# Document section
--
The 100 Best Films I Watched This Year, #100-76

I’d like to be able to claim that this list is so long because I had so much down time this year in particular, but I actually watched more movies in 2018 than I did in 2020. I’ll try to keep each entry as mercifully short as possible, and keep in mind that this ranking is essentially meaningless. New movies (i.e. movies from the last 3 or so years) and rewatches aren’t counted.

100. You Are Not I (Sara Driver, 1981)

A ghostly, affecting little mini-feature from the great downtown filmmaker, co-written and shot by Jim Jarmusch. Pair with “Possibly in Michigan” for a double feature of feminist parables in an eerie, liminal Midwest.

99. Rancho Notorious (Fritz Lang, 1952)

“Fritz Lang Western” are not three words that should go together, but Fritzi channels his natural unsuitability for the genre into a bizarre, proudly artificial power struggle helped immeasurably by Gods Dietrich and Arthur Kennedy. This won’t be the last we see of Lang.

98. Ganja and Hess (Bill Gunn, 1973)

A heady inquiry into the legacies of colonialism, Christianity and the class system and how they organize and stratify Black life in America, all wrapped up in that most metaphorical of horror genres, the vampire film. About 20 minutes too long but Bill Gunn was something else.

97. Safe in Hell (William Wellman, 1931)

The first Pre-Code to appear here, but not the last. Wellman brings his talent for imposing compositions and desperate atmospheres to a deliciously lurid story, headlined by the great Dorothy MacKaill. Basically heaven.

96. One Way Passage (Tay Garnett, 1932)

Speaking of Pre-Code and heaven, I could have gone either way including this or Jewel Robbery, another insanely sexy William Powell/Kay Francis vehicle. I went with this one because of its greater emotional force, but watch these movies and tell me there’s more sex in the cinema today (or, really, ever) than there was in 1932.

95. Deathdream [aka Dead of Night] (Bob Clark, 1974)
--
(Data records)

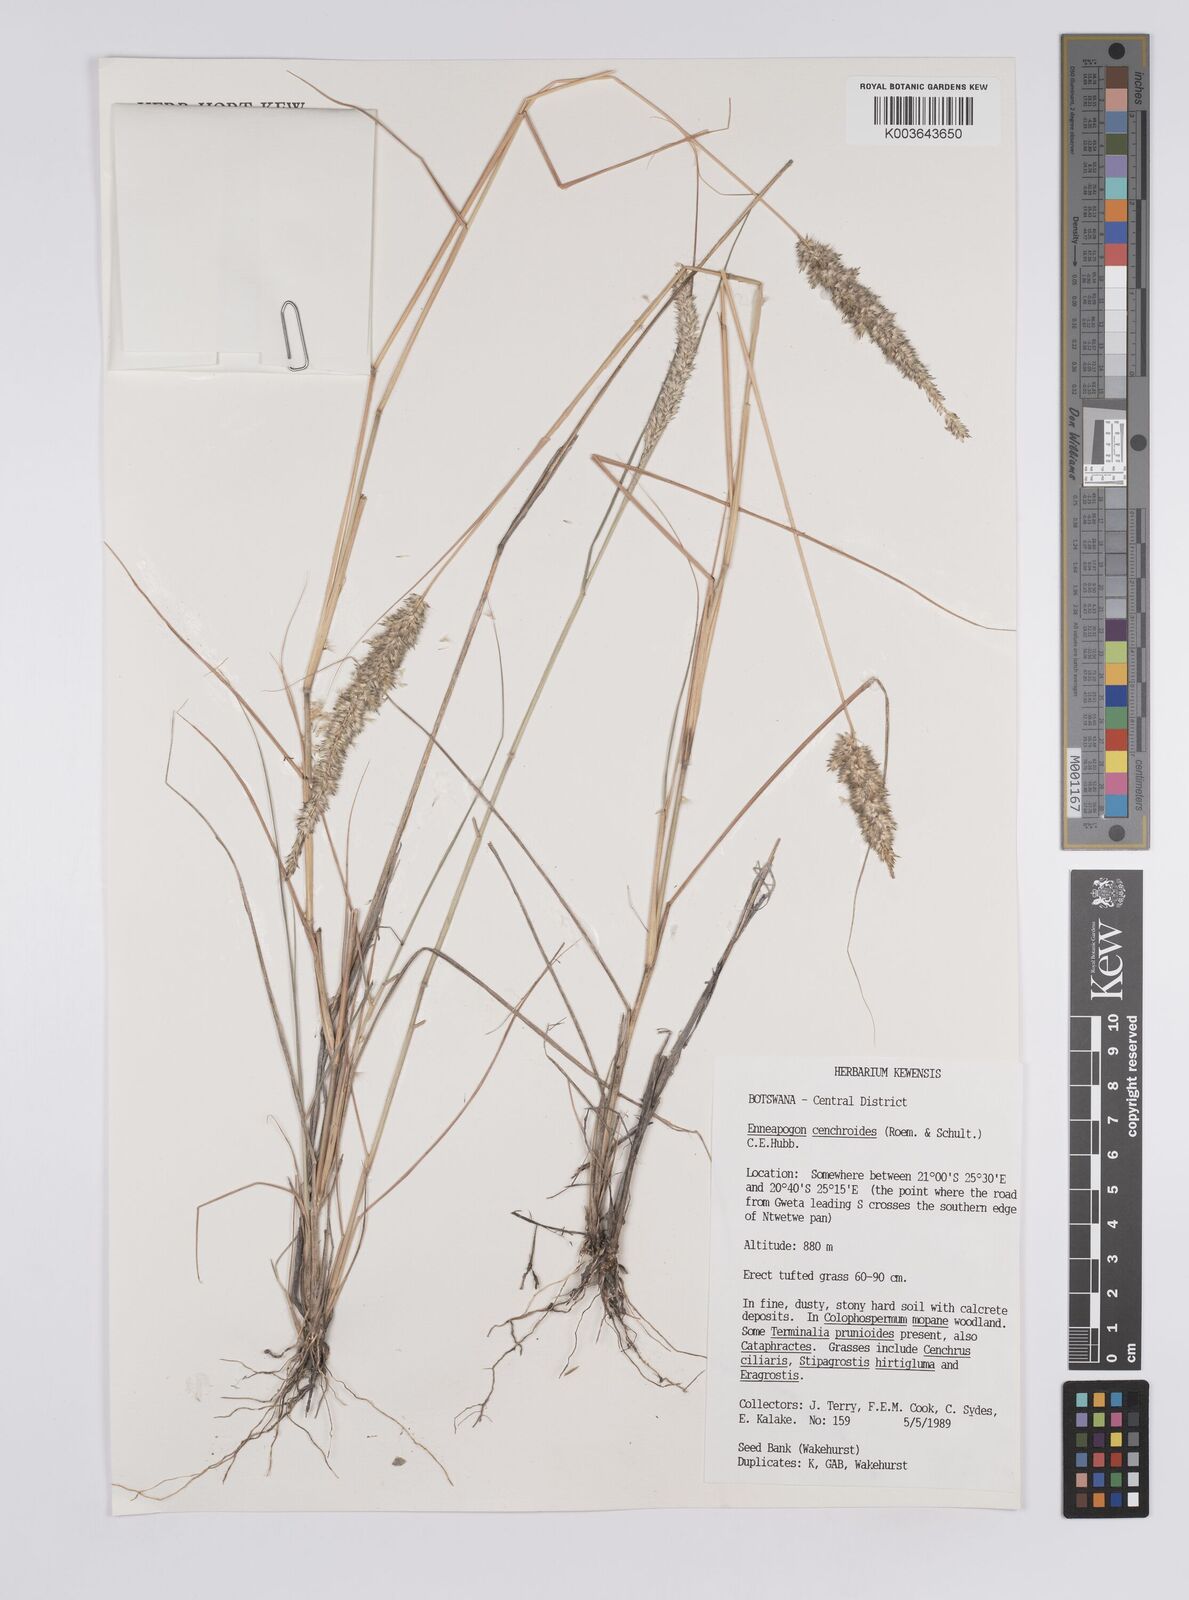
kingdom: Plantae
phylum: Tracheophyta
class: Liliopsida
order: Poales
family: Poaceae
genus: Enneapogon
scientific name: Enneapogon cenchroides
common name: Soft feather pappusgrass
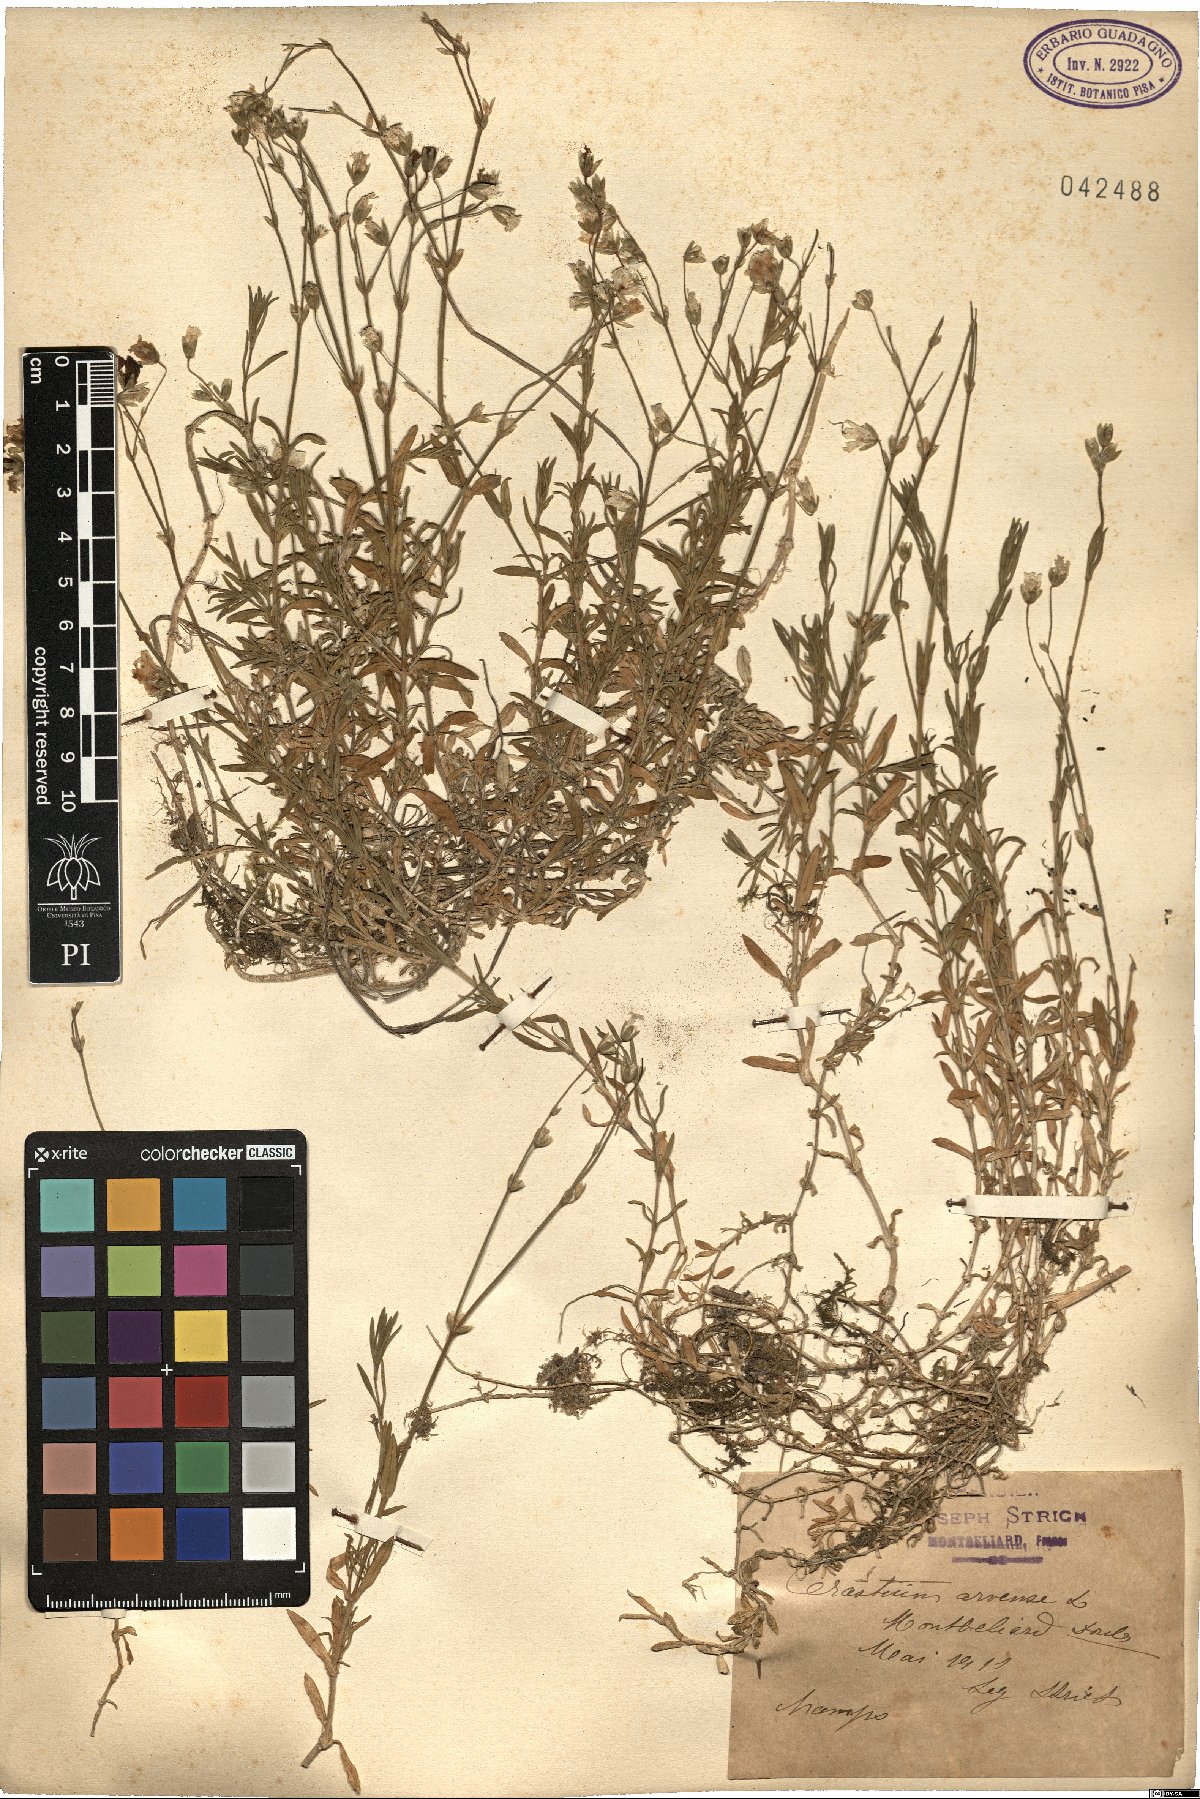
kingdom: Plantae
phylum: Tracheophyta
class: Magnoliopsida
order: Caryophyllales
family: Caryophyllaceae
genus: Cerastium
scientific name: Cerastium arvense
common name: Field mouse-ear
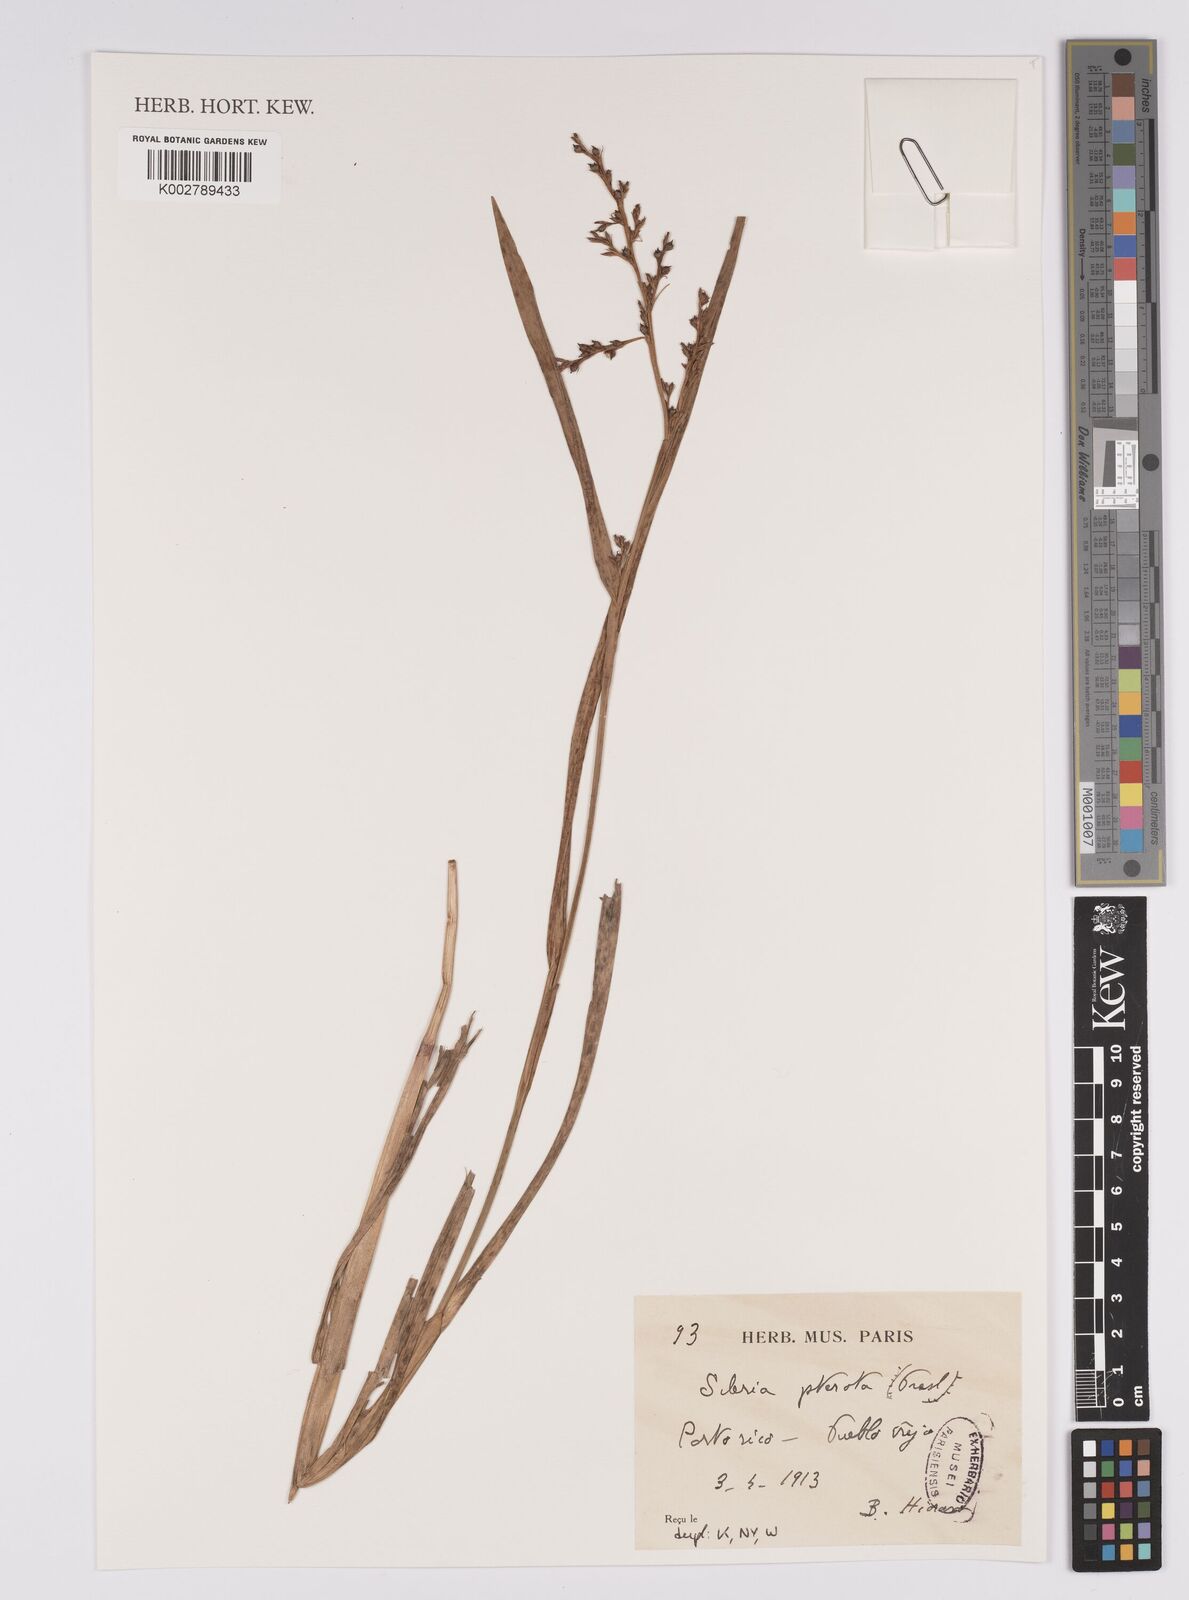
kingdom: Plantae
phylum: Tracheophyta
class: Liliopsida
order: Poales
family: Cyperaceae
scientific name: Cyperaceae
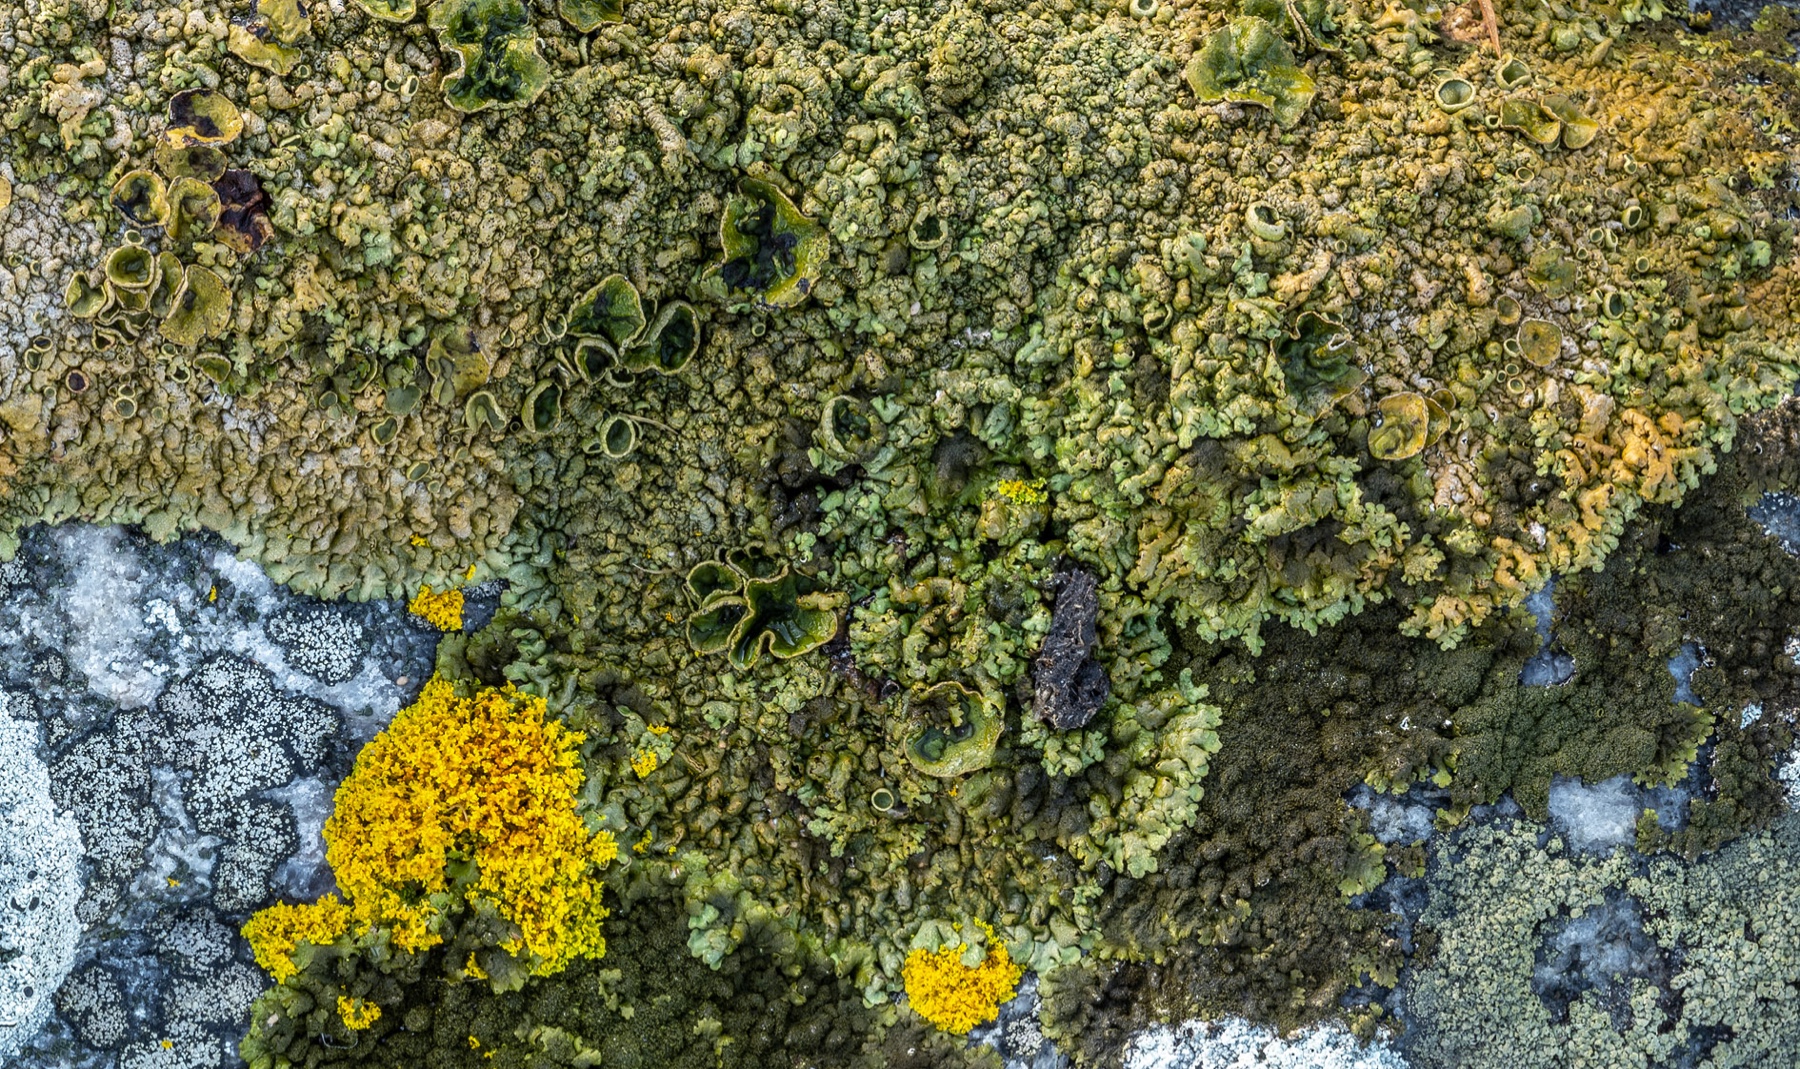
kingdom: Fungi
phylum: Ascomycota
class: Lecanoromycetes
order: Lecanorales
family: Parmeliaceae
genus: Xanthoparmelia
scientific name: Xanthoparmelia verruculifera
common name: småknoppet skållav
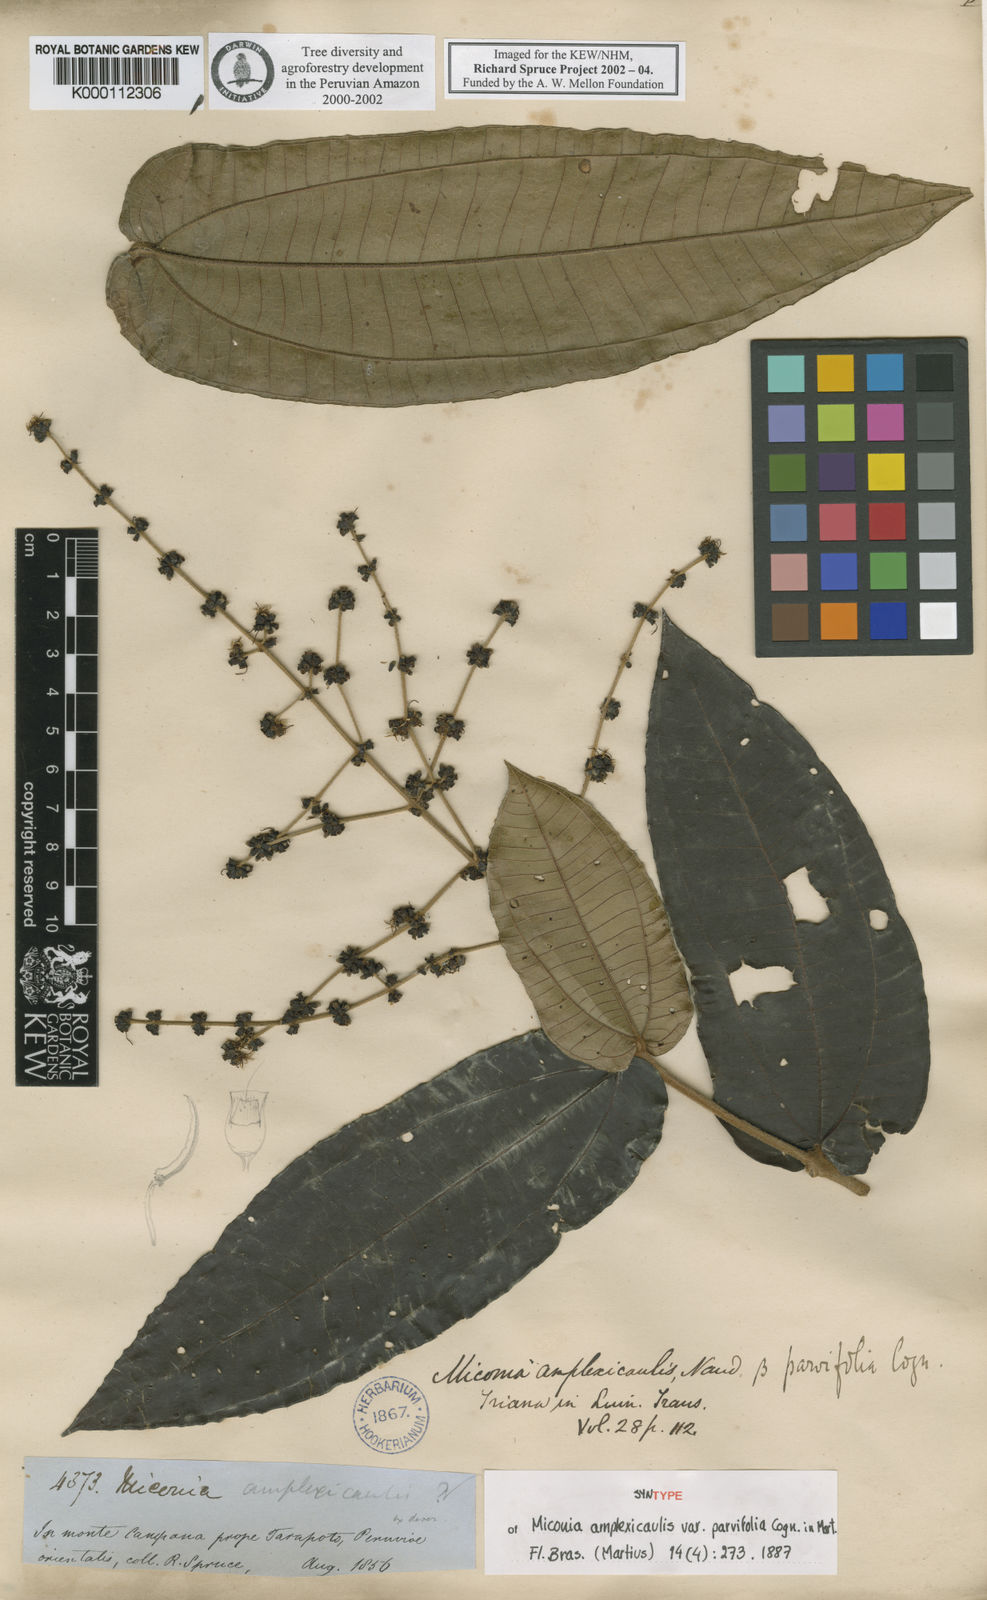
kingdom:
--
# Given task A
In the rows, return each line starting at the one containing "phylum: Ascomycota" and ending with the last line of the rows. Omit the pictures.
# Given task B
Carry the film ranking forward from where it stops.

# Exercise output A
phylum: Ascomycota
class: Lecanoromycetes
order: Lecanorales
family: Parmeliaceae
genus: Xanthoparmelia
scientific name: Xanthoparmelia verruculifera
common name: småknoppet skållav
kingdom:

# Exercise output B
You know a movie is great when it owns despite like 80% of the shots being completely out of focus. Seriously, it seems like if you didn’t touch the focus at all you’d do better than they did on this out of pure chance. Anyway, a very disturbing and heartbreaking proto-slasher about the monstrosity that is American imperialism coming home and doing what it does best: killing.

94. Raining in the Mountain (King Hu, 1979)

“King Hu heist movie starring Hsu Feng” feels like something I could only dream about, but here it is in all its glory. This is admittedly my least favorite King Hu film that I’ve seen, but that’s like saying which of Beethoven’s symphonies is your least favorite.

93. Horse Feathers (Norman Z. MacLeod, 1932)

Pure joy. This starts as most Marx Brothers movies do, with the boys dressing down a given stuck-up institution (in this case a college) with their various spoofs and goofs. The fact that it eventually builds to the much more chaotic milieu of a football game, which Harpo then also manages to destroy, feels like the brothers upping the ante.

92. Day of the Dead (George Romero, 1985)

Romero suggests that the scariest thing about the apocalypse will be having to rely on the bigoted, authoritarian fascists populating the military, whose capacity for violence might be our only hope for protection but will inevitably be turned against us, and which probably caused the apocalypse in the first place. I’m a particular fan of the guy whose screams get higher in pitch as his vocal cords are ripped out.

91. The Passenger (Michelangelo Antonioni 1975)

Probably the film on here I understand the least, but it hits hard anyway. Really have no idea what to write about this one, so let’s move on.

90. Within Our Gates (Oscar Micheaux, 1920)

I get the impression that this film is seen as important and impassioned but unsophisticated, which is bullshit; the multivalent exploration of tensions within the Black diaspora across class and geography here are incredible. The DJ Spooky score is incredible.

89. The Crazies (George Romero, 1973)

Our first repeat director being Romero is fitting. Difficult to say anything about this one that hasn’t been made exceedingly obvious by the past 9 months, other than to say that this dude saw the future like few others have. Rough around the edges, but brilliant accumulations of detail.

88. Of Time and the City (Terence Davies, 2008)

A bitterly funny and deeply moving essay film by possibly my favorite working filmmaker, one that I’ve been meaning to see for years. An important reminder that “Dirty Old Town” is one of the greatest songs ever written.

87. The Wedding Night (King Vidor, 1935)

I watched this early in the year but I’m writing this as The Great New York Snowstorm of 2020 begins and it’s making me want to revisit this movie’s snowed-in, candlelit vibe. Vidor is well-represented on this list, so suffice it to say that this is one of his most tender, beautiful and underappreciated films. Anna Sten shoulda been way bigger.

86. Hail Mary (Jean-Luc Godard, 1985)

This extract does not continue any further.